21 and Over Directed by: Jon Lucas, Scott Moore Cast: Miles Teller, Skylar Astin, Justin Chon, Sarah Wright Running Time: 1 hr 33 mins Rating: R Release Date: March 1, 2013
PLOT: The night before the most important interview of his life, Jeff Chang (Chon) goes out for his 21st birthday. Leading the charge are his two best friends from high school, Miller (Teller) and Casey (Astin). Problems ensue.
WHO'S IT FOR? If you loved Project X or The Hangover Part II you'll freak out for this film, which is definitely a step down from The Hangover and Superbad.

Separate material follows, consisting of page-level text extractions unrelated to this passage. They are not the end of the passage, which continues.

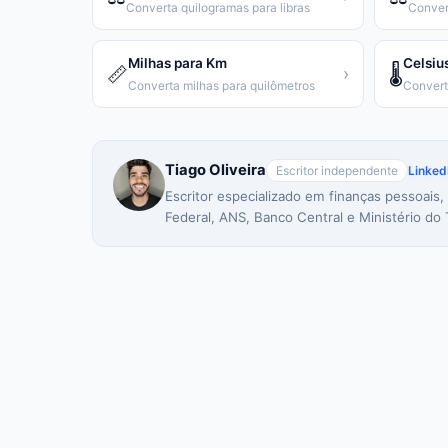
Converta quilogramas para libras
Conver
Milhas para Km
Celsiu
📏
🌡️
›
Converta milhas para quilômetros
Tiago Oliveira
Escritor independente
Linked
Escritor especializado em finanças pessoais,
Federal, ANS, Banco Central e Ministério do 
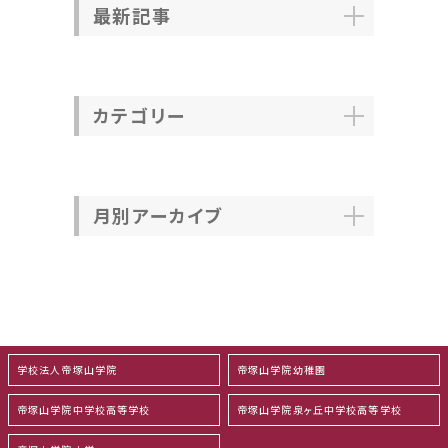
最新記事
カテゴリー
月別アーカイブ
学校法人帝塚山学院
帝塚山学院幼稚園
帝塚山学院中学校高等学校
帝塚山学院泉ヶ丘中学校高等学校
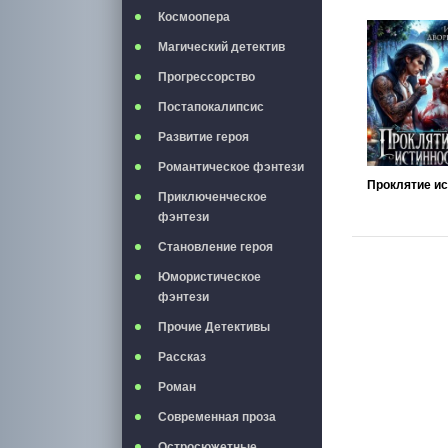
Космоопера
Магический детектив
Прогрессорство
Постапокалипсис
Развитие героя
Романтическое фэнтези
Приключенческое
фэнтези
Становление героя
Юмористическое
фэнтези
Прочие Детективы
Рассказ
Роман
Современная проза
Остросюжетные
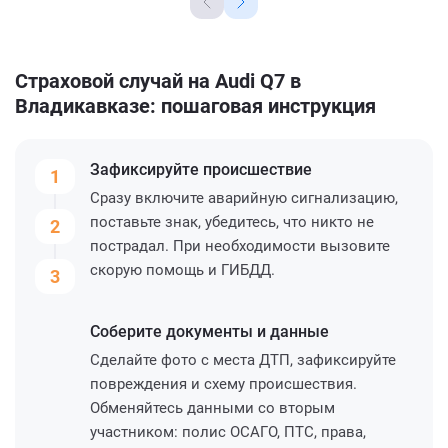
Страховой случай на Audi Q7 в
Владикавказе: пошаговая инструкция
Зафиксируйте
происшествие
1
Сразу включите аварийную сигнализацию,
поставьте знак, убедитесь, что никто не
2
пострадал. При необходимости вызовите
скорую помощь и ГИБДД.
3
Соберите
документы и данные
Сделайте фото с места ДТП, зафиксируйте
повреждения и схему происшествия.
Обменяйтесь данными со вторым
участником: полис ОСАГО, ПТС, права,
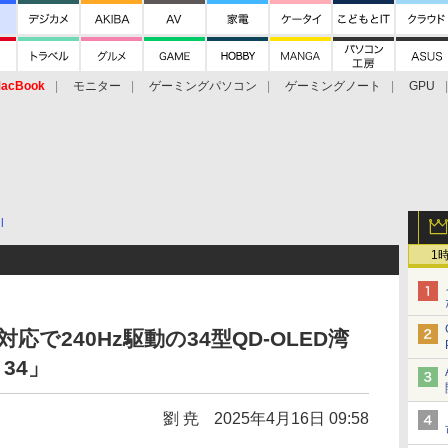
acBook
モニター
ゲーミングパソコン
ゲーミングノート
GPU
l
1
示対応で240Hz駆動の34型QD-OLED湾
 34」
劉 尭
2025年4月16日 09:58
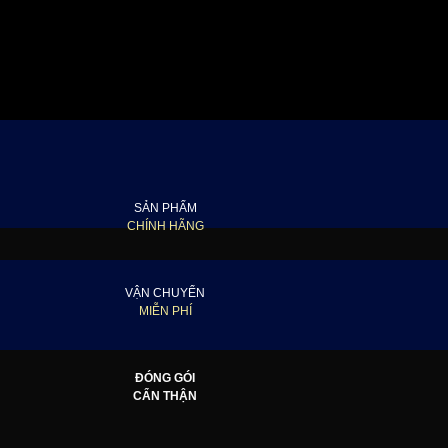
SẢN PHẨM
CHÍNH HÃNG
VẬN CHUYỂN
MIỄN PHÍ
ĐÓNG GÓI
CẨN THẬN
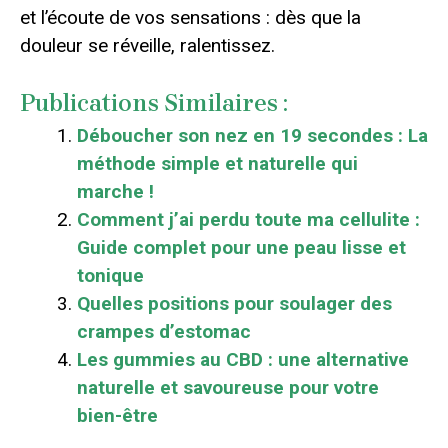
et l’écoute de vos sensations : dès que la
douleur se réveille, ralentissez.
Publications Similaires :
Déboucher son nez en 19 secondes : La
méthode simple et naturelle qui
marche !
Comment j’ai perdu toute ma cellulite :
Guide complet pour une peau lisse et
tonique
Quelles positions pour soulager des
crampes d’estomac
Les gummies au CBD : une alternative
naturelle et savoureuse pour votre
bien-être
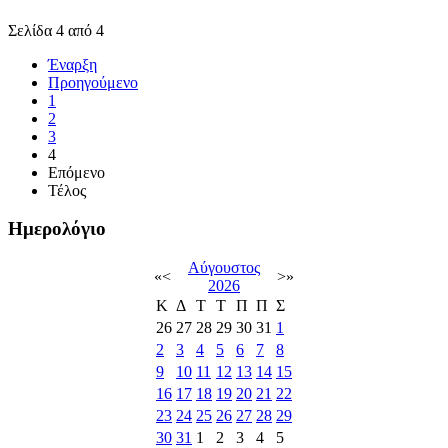
Σελίδα 4 από 4
Έναρξη
Προηγούμενο
1
2
3
4
Επόμενο
Τέλος
Ημερολόγιο
Αύγουστος
«
<
>
»
2026
Κ
Δ
Τ
Τ
Π
Π
Σ
26
27
28
29
30
31
1
2
3
4
5
6
7
8
9
10
11
12
13
14
15
16
17
18
19
20
21
22
23
24
25
26
27
28
29
30
31
1
2
3
4
5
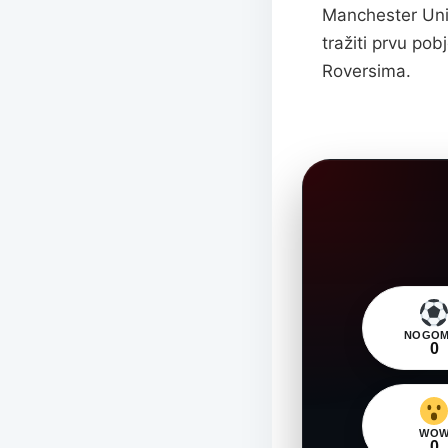
Manchester Unit
tražiti prvu po
Roversima.
NOGOM
0
WO
0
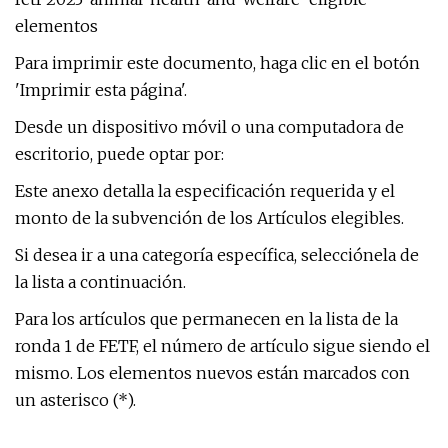
elementos
Para imprimir este documento, haga clic en el botón
'Imprimir esta página'.
Desde un dispositivo móvil o una computadora de
escritorio, puede optar por:
Este anexo detalla la especificación requerida y el
monto de la subvención de los Artículos elegibles.
Si desea ir a una categoría específica, selecciónela de
la lista a continuación.
Para los artículos que permanecen en la lista de la
ronda 1 de FETF, el número de artículo sigue siendo el
mismo. Los elementos nuevos están marcados con
un asterisco (*).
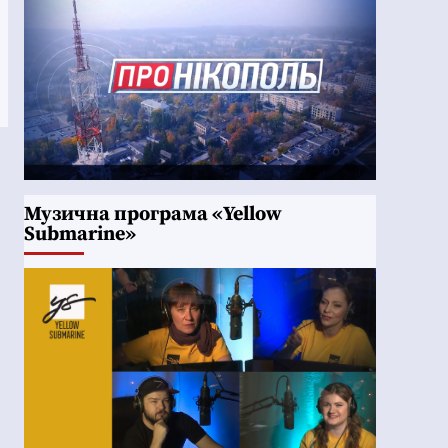
Музична програма «Yellow
Submarine»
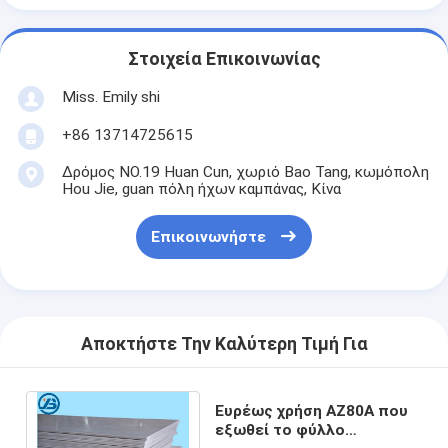
Στοιχεία Επικοινωνίας
Miss. Emily shi
+86 13714725615
Δρόμος NO.19 Huan Cun, χωριό Bao Tang, κωμόπολη
Hou Jie, guan πόλη ήχων καμπάνας, Κίνα
Επικοινωνήστε
Αποκτήστε Την Καλύτερη Τιμή Για
Ευρέως χρήση AZ80A που
εξωθεί το φύλλο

One of the things that makes a night out with friends great, is the flow. There never seems to be a lull. Maybe there are a few surprises along the way, but boredom never enters into the mix. 21 and Over doesn't have that flow. Sure, there are some quality, immature, amusing moments, but there are many times when I would have been happy for the night to come to and end.

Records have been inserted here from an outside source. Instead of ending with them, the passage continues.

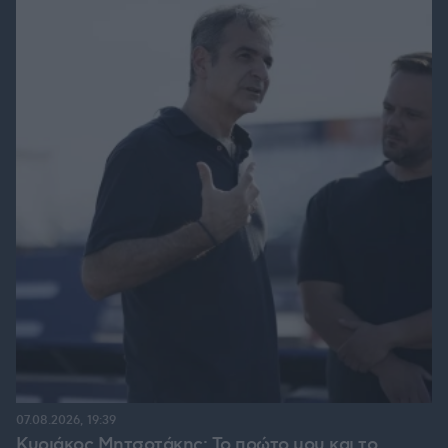
07.08.2026, 19:39
Κυριάκος Μητσοτάκης: Το πρώτο μου και το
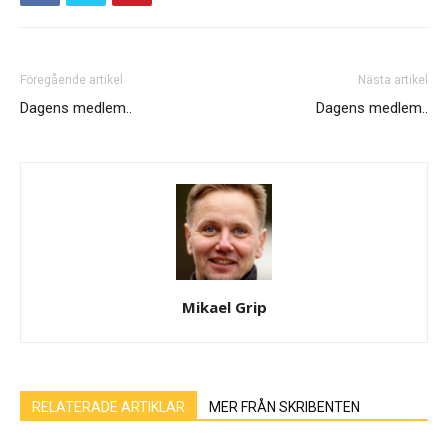
Föregående artikel
Nästa artikel
Dagens medlem..
Dagens medlem..
Mikael Grip
RELATERADE ARTIKLAR
MER FRÅN SKRIBENTEN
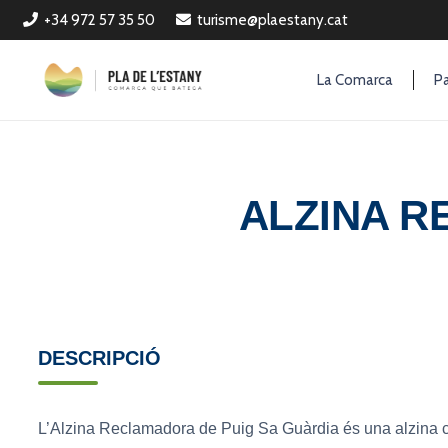
+34 972 57 35 50
turisme@plaestany.cat
La Comarca
Pa
ALZINA R
DESCRIPCIÓ
L’Alzina Reclamadora de Puig Sa Guàrdia és una alzina c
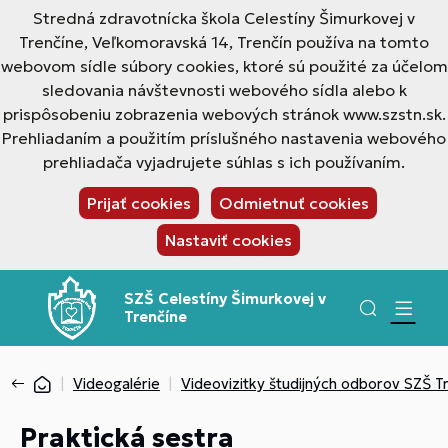
Stredná zdravotnícka škola Celestíny Šimurkovej v
Trenčíne, Veľkomoravská 14, Trenčín používa na tomto
webovom sídle súbory cookies, ktoré sú použité za účelom
sledovania návštevnosti webového sídla alebo k
prispôsobeniu zobrazenia webových stránok www.szstn.sk.
Prehliadaním a použitím príslušného nastavenia webového
prehliadača vyjadrujete súhlas s ich používaním.
Prijať cookies
Odmietnuť cookies
Nastaviť cookies
SZŠ Celestíny Šimurkovej v
Trenčíne
Videogalérie
Videovizitky študijných odborov SZŠ T
Praktická sestra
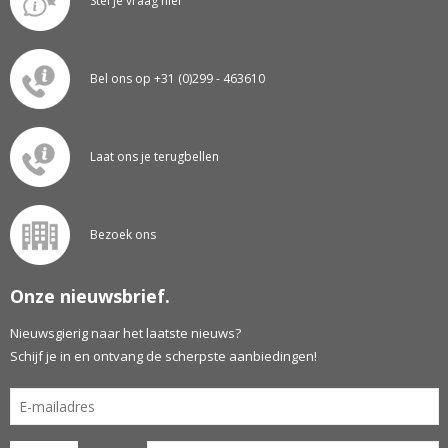
Stel je vraag hier
Bel ons op +31 (0)299 - 463610
Laat ons je terugbellen
Bezoek ons
Onze nieuwsbrief.
Nieuwsgierig naar het laatste nieuws?
Schijf je in en ontvang de scherpste aanbiedingen!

Miller is the make or break character of the film. He's a hyper slacker who is our leader. The problem is that most people would be sick of him being in charge, and potentially speaking. Yes, Teller is channeling Vince Vaughn with this performance, and doing a pretty good job of it. Teller made me laugh, but he made me cringe more. The dialogue hits maybe 10 to 15 percent of the time, but with how fast Teller is talking, that's still a nice handful of chuckles.

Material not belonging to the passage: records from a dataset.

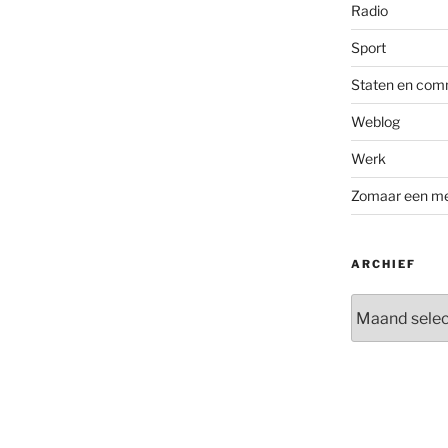
Radio
Sport
Staten en com
Weblog
Werk
Zomaar een m
ARCHIEF
Archief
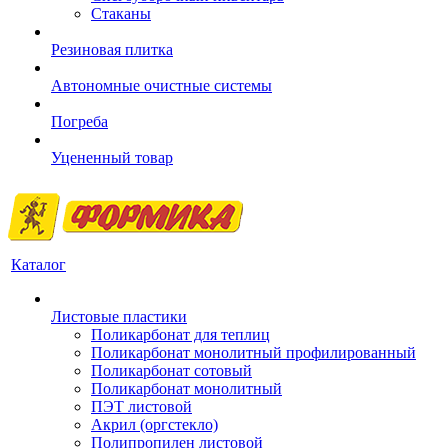
Стаканы
Резиновая плитка
Автономные очистные системы
Погреба
Уцененный товар
Каталог
Листовые пластики
Поликарбонат для теплиц
Поликарбонат монолитный профилированный
Поликарбонат сотовый
Поликарбонат монолитный
ПЭТ листовой
Акрил (оргстекло)
Полипропилен листовой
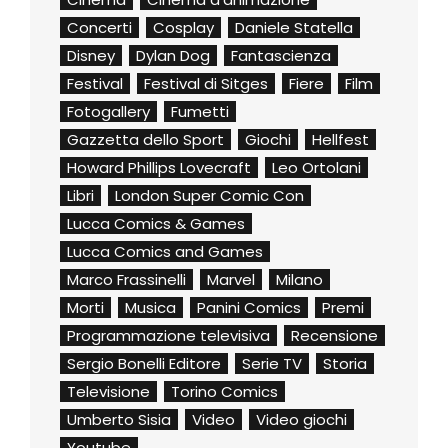
Concerti
Cosplay
Daniele Statella
Disney
Dylan Dog
Fantascienza
Festival
Festival di Sitges
Fiere
Film
Fotogallery
Fumetti
Gazzetta dello Sport
Giochi
Hellfest
Howard Phillips Lovecraft
Leo Ortolani
Libri
London Super Comic Con
Lucca Comics & Games
Lucca Comics and Games
Marco Frassinelli
Marvel
Milano
Morti
Musica
Panini Comics
Premi
Programmazione televisiva
Recensione
Sergio Bonelli Editore
Serie TV
Storia
Televisione
Torino Comics
Umberto Sisia
Video
Video giochi
Youtube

Miller and Casey (the bland one, who already has a job lined up after graduation) head to Northern Pacific University to party with Jeff Chang. He didn't know they were coming, must prepare for his pre-med interview, where his overbearing father will be present. Here's where the film gets lazy. We can already see the full struggle of this film being a guy who needs to stand up to his father. There is also a few "No, I won't," moments. As in ... "No, we are definitely not going out!" Cut to Jeff Change drinking his ass off at a bar. There's another moment when Miller decides it would be crazy to go searching sororities for some vital information. Cut to them doing exactly that. It's almost like the movie just wants to have stupid, drunken fun, and the plot, character development, and tension keep getting in the way.
Miller and Casey end up dragging a passed-out Jeff Chang everywhere (without ever making a Weekend at Bernie's reference), trying to get him home. They never try to sober him up any other way. Sure, there are naked girls, drinking, annoying guys, and more drinking but no real lessons to learn hear. The worst part is that Miller is a terrible friend who never takes personal responsibility, and he just keeps getting away with it. I like it when arrogant characters (even likable arrogant characters) have consequences. Miller really doesn't.
I'm happily surprised with how much I laughed at this average flick, but I definitely can't say it was fun from beginning to end. Just like Miller, the film itself seems annoyed with the idea of creating a fully interesting idea, and just wanted to party. The flow of 21 and Over doesn't make it a classic, just an OK time.